“William! William! Stop!” she shouted.
William turned at the sound of her voice, the shovel ready to swing. His eyes were colder than she’d ever seen them, the deep freeze of winter settled there.
“Have you come to defend your lover, little whore?” William spat. “Did you let him inside our home to plow your fields while I was away?”
“No,” she said. “No, that didn’t happen. But William, listen, you can’t hurt them. If you hurt them then the police will come. You don’t want the police to come, do you? You don’t want anyone on the mountain. You told me so yourself.”
He hesitated for a moment. She saw him thinking, considering. Mattie eased around him, staying out of swinging distance of the shovel, and peered at Griffin. The side of his face was coated in blood, and Mattie was sorry for it, sorry he was hurt.
Jen and C.P. helped him up and dragged him backward, so that they, too, were out of William’s immediate reach.
Good, Mattie thought. Run. Run away now.
“William,” Mattie said. “Please. Let’s go home. Leave these people alone. They haven’t done anything to you.”
“He dallied with my wife. Is that not an offense?”
“No, William, he didn’t. They came to the cabin but I didn’t open the door. I didn’t do anything.”
“She didn’t, man. She only opened the window and she wouldn’t even come near it. She kept telling us we should leave the mountain,” C.P. said, then added in a lower tone, “Now I know why.”
Mattie knew that no matter what happened, William would beat her. There wasn’t anything she could do to avoid that now. But if the others could get away she would be satisfied.

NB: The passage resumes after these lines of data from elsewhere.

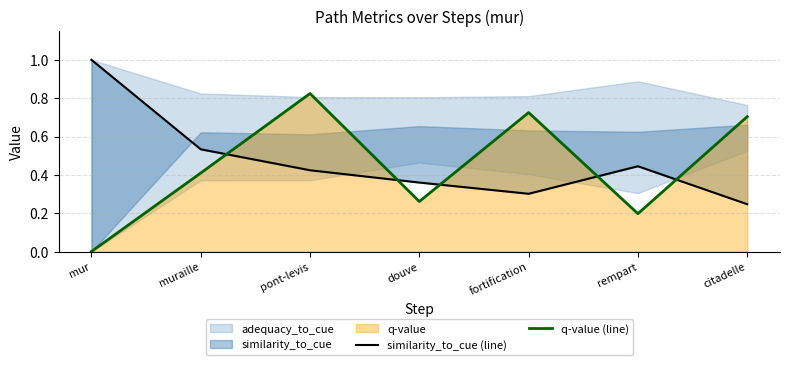

The similarity_to_cue (line) series shows 0.4 at rempart. True or false?

True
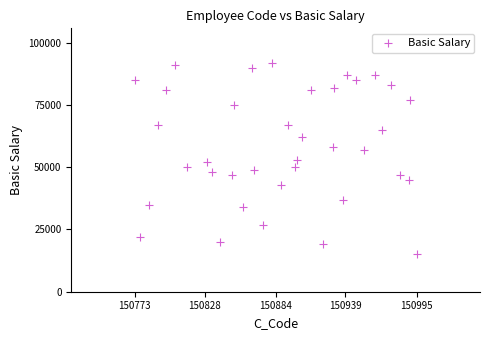

What is the range of Y values (max minus min)?

77000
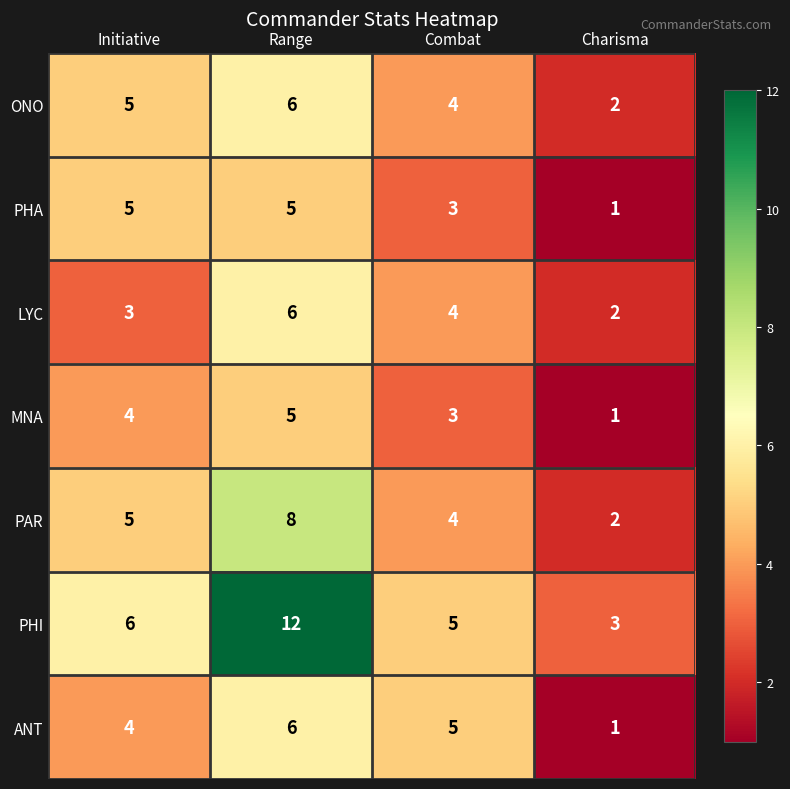

Read the PHA value at Range.

5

Let them escape, she thought. If they escape they’ll surely tell the police what they saw here, and then they’ll come and take you from William.
For a moment she faltered. William had always told her that no one would separate them, not even the police, so she shouldn’t run away because they would just return her to him. Mattie belonged to William.
He lied. Of course he lied. He wanted you to stay in the cabin, sweet and good and compliant.
“You should leave,” Mattie said to the three strangers. Griffin was struggling to his feet, swaying a little. “Just leave now, please. Get off the mountain.”
“What about you?” Griffin said.
“She’s my wife,” William snarled. “She’s no concern of yours.”
“It is if you’re going to beat her to death with that shovel!” Griffin said, starting toward William. C.P. grabbed the cloth of Griffin’s jacket and pulled him back.
“Please,” Mattie said. “Why won’t you listen to me? Please leave before something terrible happens.”
“Shut your mouth, Martha. You go back to the cabin and wait for me like you’re supposed to. I’ll deal with you after them.”
Something snapped inside her, a strand of buried anger that she’d been barely aware existed.
“I’m not Martha. That’s the name you called me, but it isn’t who I am.”
William stilled, the muscles in his face rippling under the skin. “Your name is Martha.”
“Samantha,” Griffin said. “Samantha. That’s it!”
Everyone turned to look at him, his shout of realization completely out of place.
“Samantha! Samantha Hunter! I saw a picture of you on the news, one of those aged-up things they do in the computer, because it was the twelfth anniversary of . . .”
He faltered, a new realization in his eyes as he looked at William.
“Hey, that’s right!” C.P. said, peering at Mattie. “Now I remember, too. They said you were . . . Oh, shit.”
“What did they say?” Mattie asked.
“Don’t say another word, boy,” William said. His fingers were white on the handle of the shovel. “Don’t say another word.”
“What did they say?” Mattie asked again. “What did they say about me?”
“If you speak I will kill you,” William said. “I will kill you where you stand.”
Griffin pressed his lips together. Mattie sensed that he wasn’t restraining himself because of William’s threat, but because he was trying to be sensitive to her.
William shifted his weight, and Mattie glanced at him. Something had changed in his eyes. She saw realization, then calculation.
He’s going to kill them anyway.
These people knew William had done something wrong. He couldn’t have them going away and reporting that they’d found him.